Item 9.01. Financial Statements and Exhibits.

 

  (d) Exhibits

 

Exhibit
Number

  

Name of Exhibit

10.1    Term Sheet for Proposed Financing dated March 24, 2008 executed by Thornburg Mortgage Inc., MatlinPatterson Global Opportunities Partners III L.P. and MatlinPatterson Global Opportunities Partners (Cayman) III L.P.


10.2    Prepaid Cash-Settled Agreement dated March 24, 2008 between Thornburg Mortgage, Inc. and MP TMA LLC and MP TMA (Cayman) LLC.
99.1    Press Release of Thornburg Mortgage, Inc. dated March 25, 2008.


SIGNATURE

Pursuant to the requirements of the Securities Exchange Act of 1934, the registrant has duly caused this report to be signed on its behalf by the undersigned hereunto duly authorized.

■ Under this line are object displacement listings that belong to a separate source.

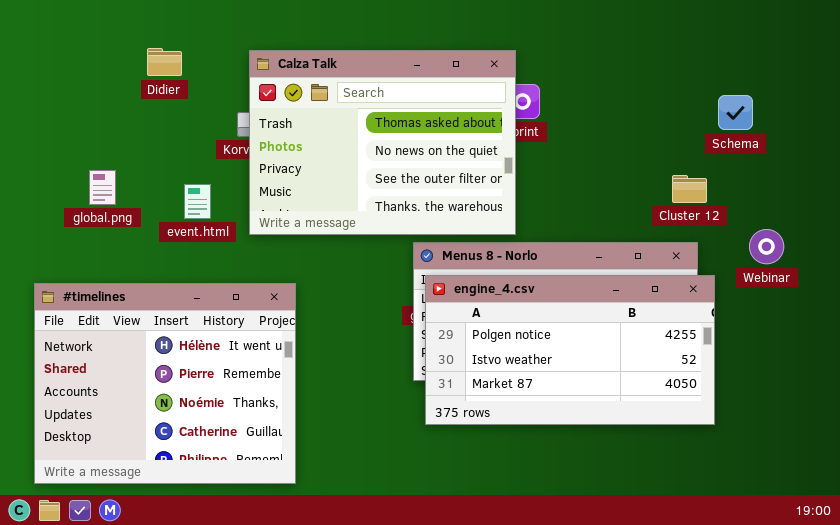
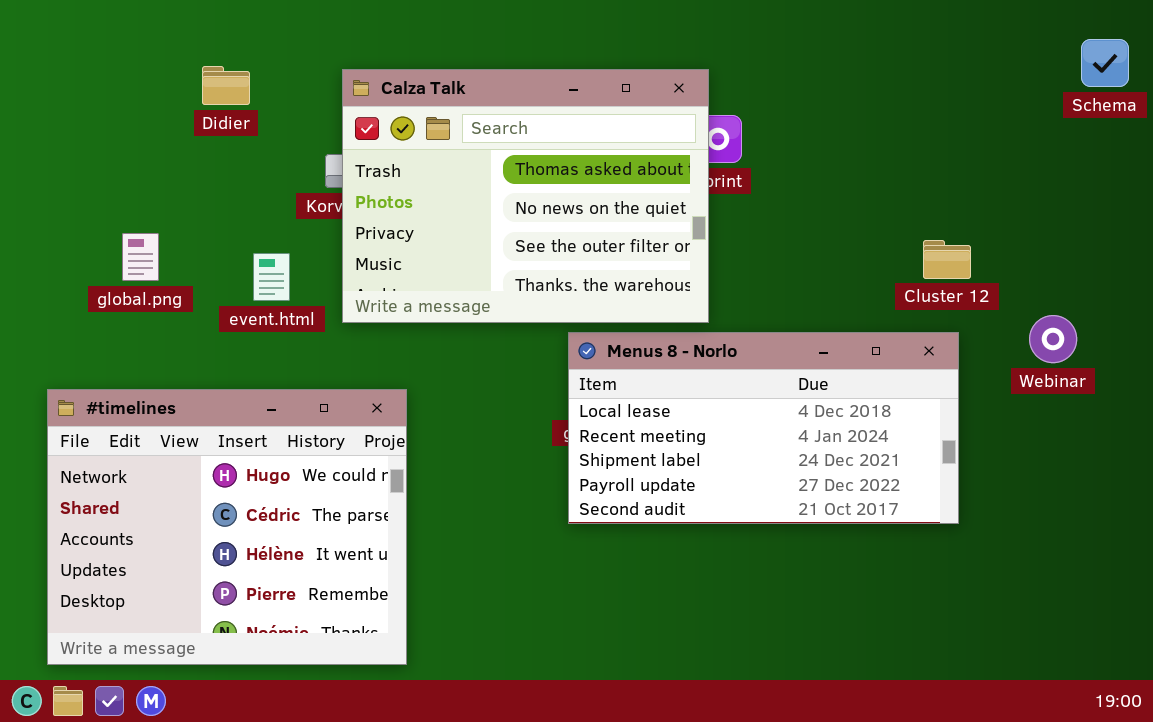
Schema: [718,95,753,130] -> [1081,39,1129,87], moved
engine_4.csv: [425,275,715,425] -> none, closed
#timelines: [34,283,296,484] -> [47,389,407,665], scrolled up 2 rows

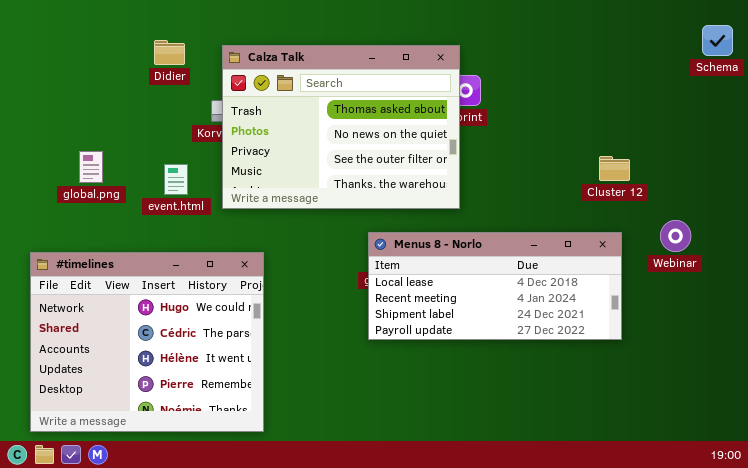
Didier: [202,66,250,105] -> [154,40,185,65], moved
Webinar: [1029,315,1077,363] -> [660,220,691,252], moved
Menus 8 - Norlo: [568,332,959,524] -> [368,232,622,340], resized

  THORNBURG MORTGAGE, INC.
Date: March 25, 2008   By:  

/s/ Larry Goldstone

    Larry Goldstone, Chief Executive Officer and President


EXHIBIT INDEX

 

EXHIBIT
NUMBER

  

NAME OF EXHIBIT

10.1    Term Sheet for Proposed Financing dated March 24, 2008 executed by Thornburg Mortgage Inc., MatlinPatterson Global Opportunities Partners III L.P. and MatlinPatterson Global Opportunities Partners (Cayman) III L.P.
10.2    Prepaid Cash-Settled Agreement dated March 24, 2008 between Thornburg Mortgage, Inc. and MP TMA LLC and MP TMA (Cayman) LLC.
99.1    Press Release of Thornburg Mortgage, Inc. dated March 25, 2008.